The world’s second-largest telecom equipment maker also expects Middle East telecom operators to prioritise improving network efficiency, Shi Yaohong, president of Huawei Middle East, told Reuters in an email.

“Operators’ shift toward software-defined networks, IT outsourcing and adoption of 4G … are all going to play a key role in Huawei’s future business,” said Shi.

The disclosure of the Middle East revenue figures – Huawei declined to reveal its net profit or capital expenditure for the region – may be part of a broader effort to be more open, coming after the company’s Chief Financial Officer Cathy Meng hosted her first news conference earlier this year to announce the company’s 2012 results.

Many Middle East telecom firms, particularly in the wealthy Gulf, have unveiled 4G or long-term evolution (LTE) networks that potentially offer mobile internet speeds more than double that of 3G, but a shortage of devices has caused a slower-than-expected consumer take-up of this technology, said Shi.

Shenzhen-based Huawei is also the world’s No.5 smartphone maker, competing with the likes of Apple Inc and Samsung Electronics Co Ltd.

“By expanding our local portfolio to include more smartphones, tablets and wifi routers that are compatible with technologies like 4G LTE, we hope to open up the market significantly over the next 12 months,” said Shi.

“In the device realm, we recognise Huawei was hardly known to most local consumers just two years ago.

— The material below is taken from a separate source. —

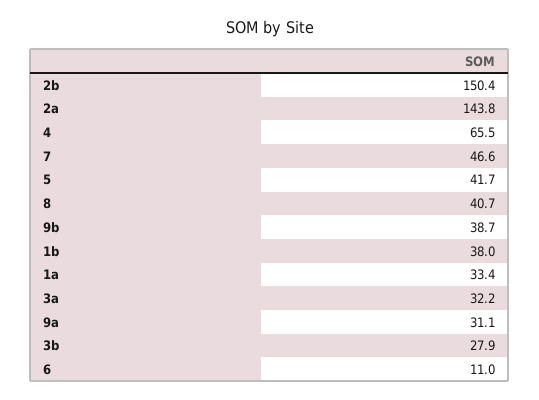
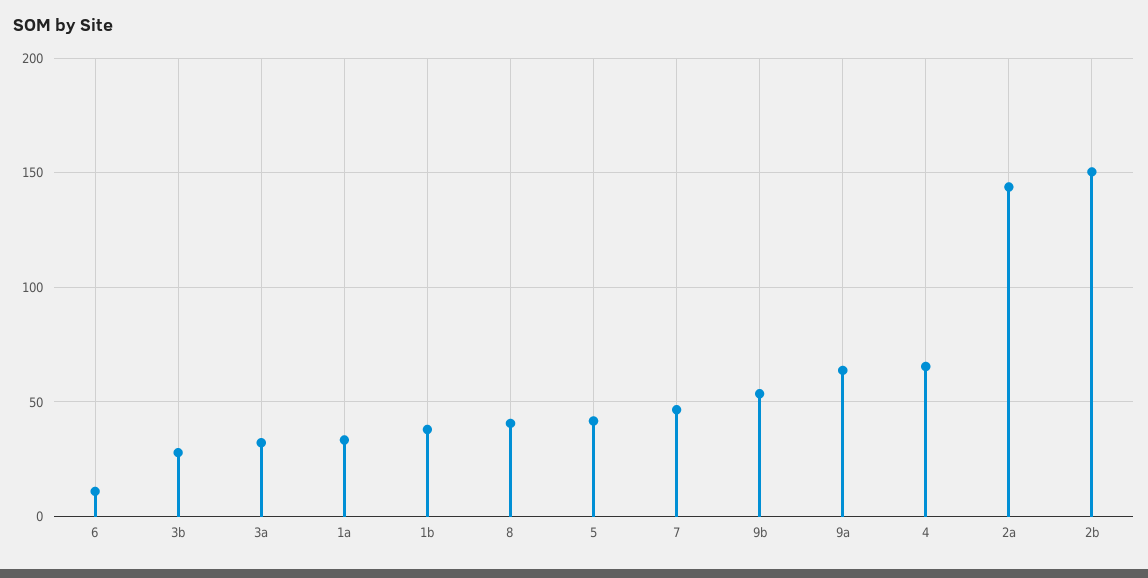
9b: 38.7 -> 55
9a: 31.1 -> 65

Building our consumer brand will still take time.”

The Middle East accounted for 5.9 per cent of Huawei’s $35.35 billion global revenue last year, up from 5.5 per cent in 2011, according to Reuters calculations.

Huawei defines the Middle East as incorporating the six Gulf Co-operation Council (GCC) countries – Saudi Arabia, Kuwait, Qatar, Bahrain, Oman and the United Arab Emirates – plus Iraq, Pakistan, Afghanistan and Iran.

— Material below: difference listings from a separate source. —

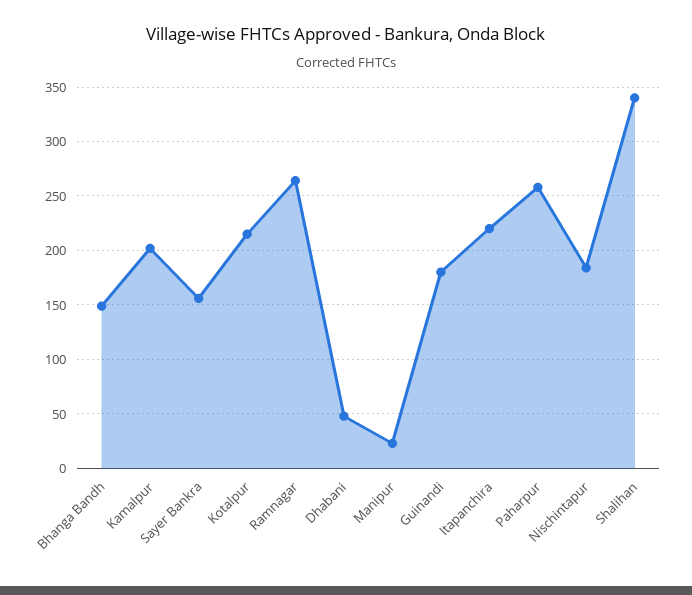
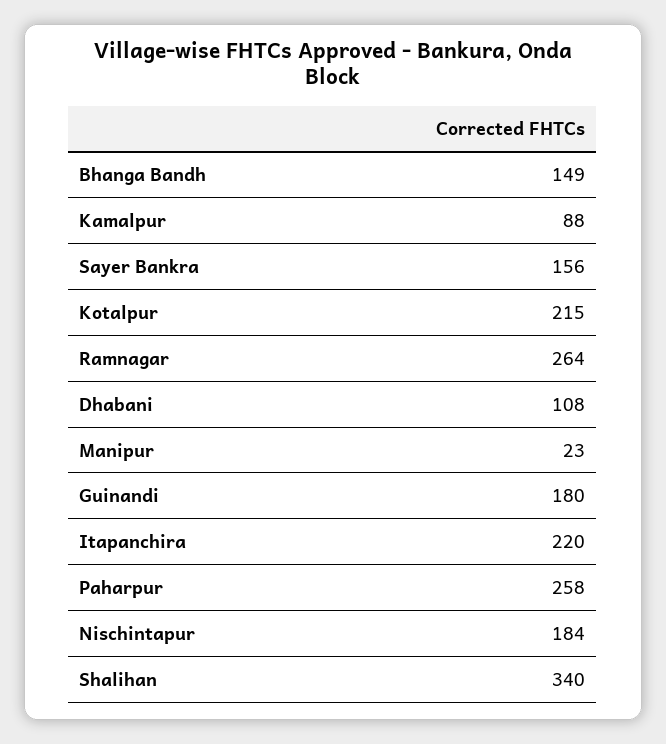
Kamalpur: 200 -> 88
Dhabani: 50 -> 108

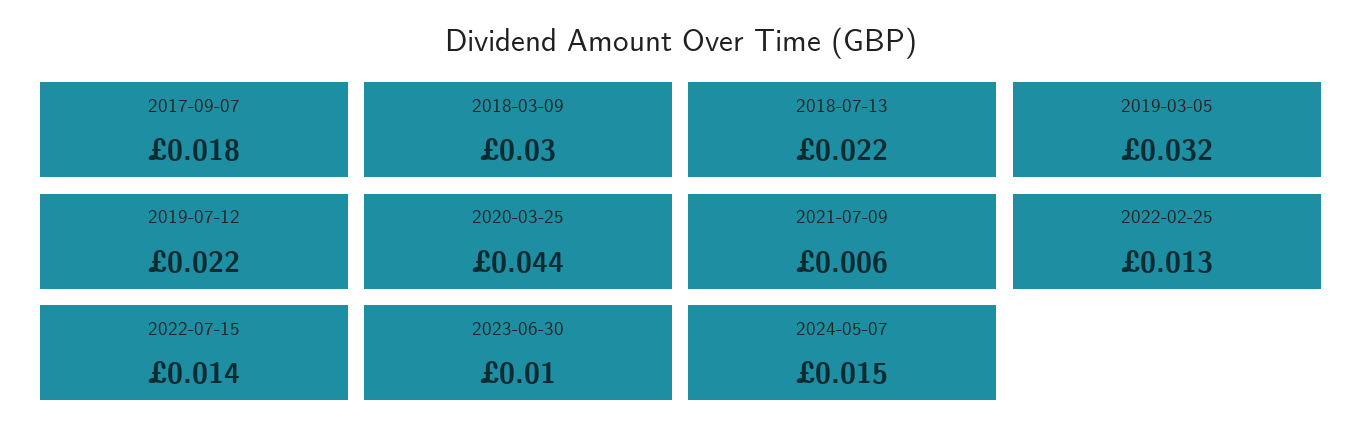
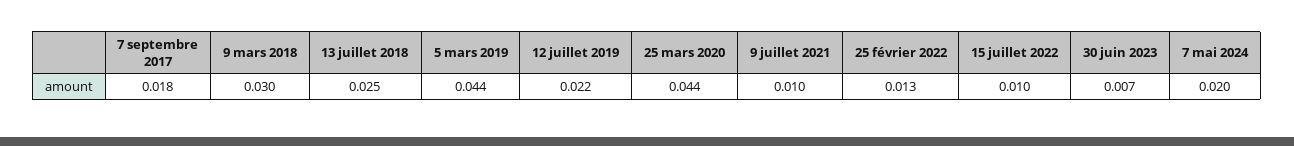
2018-07-13: 0.022 -> 0.025
2019-03-05: 0.032 -> 0.044
2021-07-09: 0.006 -> 0.01
2022-07-15: 0.014 -> 0.01
2023-06-30: 0.01 -> 0.007
2024-05-07: 0.015 -> 0.02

Huawei declined to provide a segmental revenue breakdown for the Middle East, but globally its carrier business accounted for 73 percent of revenue last year, while its enterprise and consumer units contributed 5.2 and 21.8 per cent respectively, according to Reuters calculations.

“Our enterprise and consumer offerings are still relatively new in this region,” added Shi.